France-based nuclear start-up Naarea (Nuclear Abundant Affordable Resourceful Energy for All) Naarea has opened its industrial test facility and laboratory, the I-Lab, in Cormeilles-en-Parisis. This 2,400 m2 site will be used to conduct non-nuclear tests and experiments to support the development of its XAMR microreactor.
Naarea, founded in 2020 by Jean-Luc Alexandre and Ivan Gavriloff, is developing the XAMR (eXtrasmall Advanced Modular Reactor), a molten salt fast neutron micro-generator (40MWe or 80MWt). The company has received support from the French Alternative Energies & Atomic Energy Commission (CEA) and CNRS, as well as industry players such as Assystem, Dassault Systèmes, Orano and Framatome.
I-Lab will host a team of around 20 Naarea engineers as well as experimentation facilities to validate the non-nuclear environment of the technologies that will be used in Naarea’s microreactors (pumps, gas systems, materials, valves, chemical processes, sensors, actuators, etc.) and their modes of operation.
The facility will have three main areas:
- An industrial area for the production of coolant salts, prototyping, assembly and automated tests, and the validation of the future digital architecture of Naarea’s production facilities.
- A testing area dedicated to the operation of experimentation facilities designed to validate the thermohydraulic components for the XAMR. These facilities will primarily include test loops and testbeds on various scales.
- An area composed of three specialised laboratories: a materials laboratory dedicated to studying corrosion and mechanical behaviour; a chemistry and analysis laboratory for the development of methods, processes and analysis of materials and their level of purity; a gas laboratory for the development of the XAMR gas systems (filtration of noble gases, drying of inerting gases, enrichment and treatment of chlorine gases, etc.).
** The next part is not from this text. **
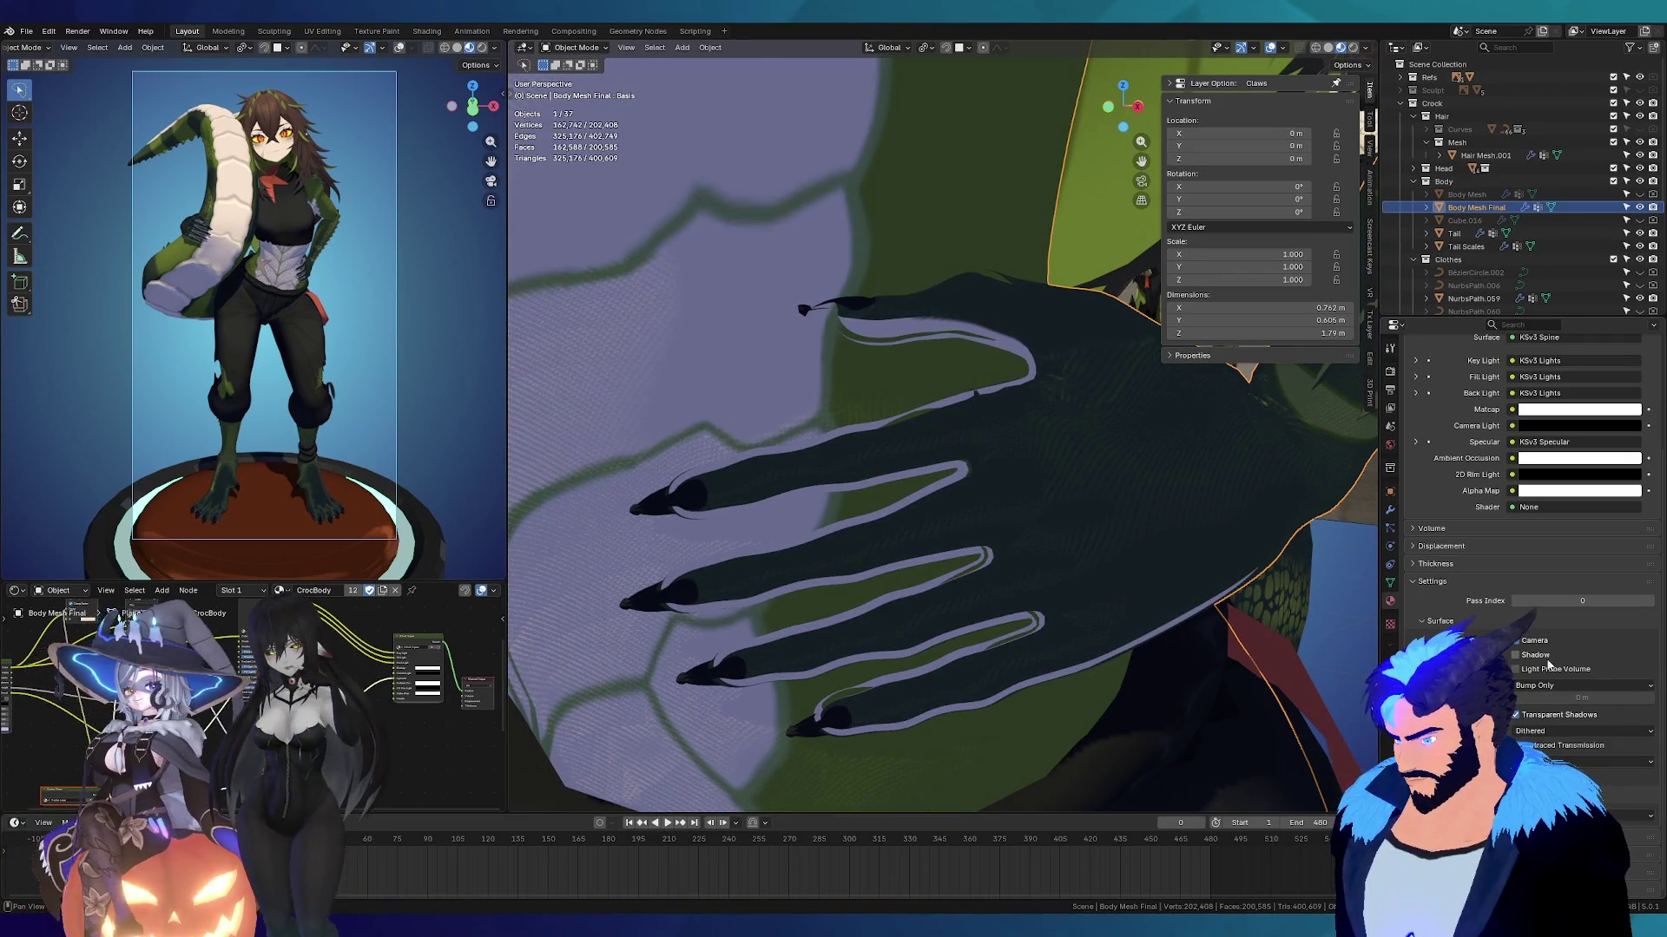
Step: Enable Backface Culling for Shadow on the CrocBody material
{"action": "left_click", "coordinate": [1541, 657]}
The testing area will support the testing and validation of the ALIS project instrumentation. ALIS is a joint project undertaken by Naarea, CNRS-IJCLab and iUMTEK which was granted support from France 2030 and the Île-de-France Region for its first phase. Its aim is to develop analytical tools that will help ensure maximum safety and optimised control of the future XAMR microreactor.
Tests conducted using the full-size test loops at the I-Lab will be used to validate the studies and calculations performed by the engineering teams, test innovative processes and materials and develop the technical documentation being prepared for the French Authority for Nuclear Safety and Radiation Protection (ASNR – L’Autorité de sûreté nucléaire et de radioprotection. ASNR began operation on 1st January 2025. It is the result of the merger of the Autorité de sûreté nucléaire (ASN) and the Institut de radioprotection et de sûreté nucléaire (IRSN).